O mundo contemporâneo foi profundamente impactado pelos avanços, no fim do século XX, da computação eletrônica e do surgimento da internet. A verdadeira revolução introduzida por essas inovações tecnológicas produziu mudanças radicais nas relações financeiras, no comércio, nas comunicações, no entretenimento, nas relações interpessoais e, como não poderia deixar de ser, no funcionamento da democracia e da vida política.
Nesta semana, o tema veio à tona com imensa força no Brasil e no mundo. Grandes empresas, como Coca-Cola, Microsoft, Unilever, Adidas, Ford, Starbucks, HP e outras 160, interromperam sua publicidade nas redes sociais cobrando das plataformas YouTube, Facebook, Twitter e Instagram regras claras para a exclusão de postagens racistas, de promoção da violência e das tristemente famosas fake news.

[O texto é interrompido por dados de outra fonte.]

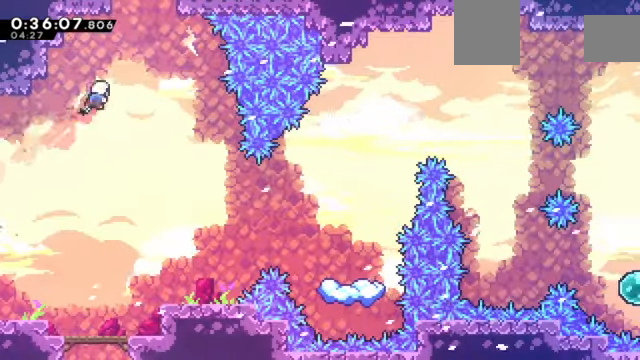
{"keys": [], "events": [[67, "x", "up"], [100, "right", "up"], [100, "x", "down"], [434, "x", "up"], [434, "z", "up"], [467, "up", "up"]]}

O presidente da maior potência global, Donald Trump, teve publicação no Twitter marcada como “mídia manipulada” em função da adulteração de um vídeo envolvendo duas crianças, uma branca e outra negra. E recebeu uma condenação geral ao reproduzir um vídeo no qual um casal branco apontava armas contra manifestantes antirracistas, claramente estimulando a violência política e a intolerância. Já o Facebook retirou do ar um anúncio da campanha de Trump que utilizava um símbolo nazista – o triângulo vermelho invertido.
Transparência
No Brasil, tivemos a votação de afogadilho no Senado Federal da polêmica Lei Brasileira de Liberdade, Responsabilidade e Transparência na Internet, de autoria do competente senador Alessandro Vieira (Cidadania-SE) e relatado pelo senador Angelo Coronel (PSD-BA).
As inovações tecnológicas são o motor das grandes mudanças nas economias capitalistas, como estudaram exaustivamente Marx e Schumpeter. Os computadores e a internet revolucionaram a vida humana, e, como toda inovação, não carregam, em si, padrões éticos e morais, podendo servir ao bem ou ao mal.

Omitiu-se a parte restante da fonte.